YOUR INSTRUCTIONS
Omit the images and return the remaining entries unchanged.
**** DATA
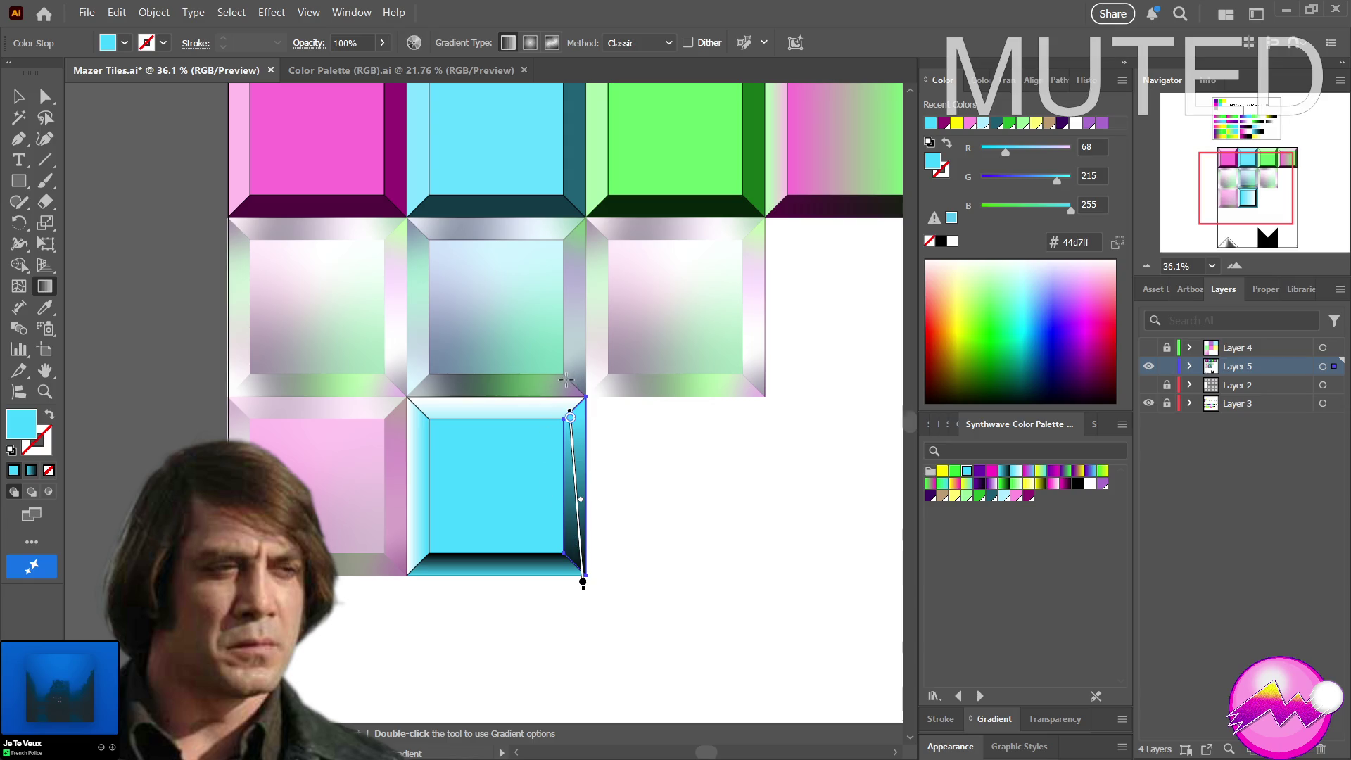
pyautogui.moveTo(578, 398)
pyautogui.mouseDown()
pyautogui.moveTo(705, 601)
pyautogui.moveTo(744, 593)
pyautogui.moveTo(703, 623)
pyautogui.mouseUp()
pyautogui.press('z')
pyautogui.moveTo(603, 518)
pyautogui.mouseDown()
pyautogui.moveTo(549, 519)
pyautogui.moveTo(659, 513)
pyautogui.mouseUp()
********
RESPONSE BELOW
pyautogui.moveTo(578, 398)
pyautogui.mouseDown()
pyautogui.moveTo(705, 601)
pyautogui.moveTo(744, 593)
pyautogui.moveTo(703, 623)
pyautogui.mouseUp()
pyautogui.press('z')
pyautogui.moveTo(603, 518)
pyautogui.mouseDown()
pyautogui.moveTo(549, 519)
pyautogui.moveTo(659, 513)
pyautogui.mouseUp()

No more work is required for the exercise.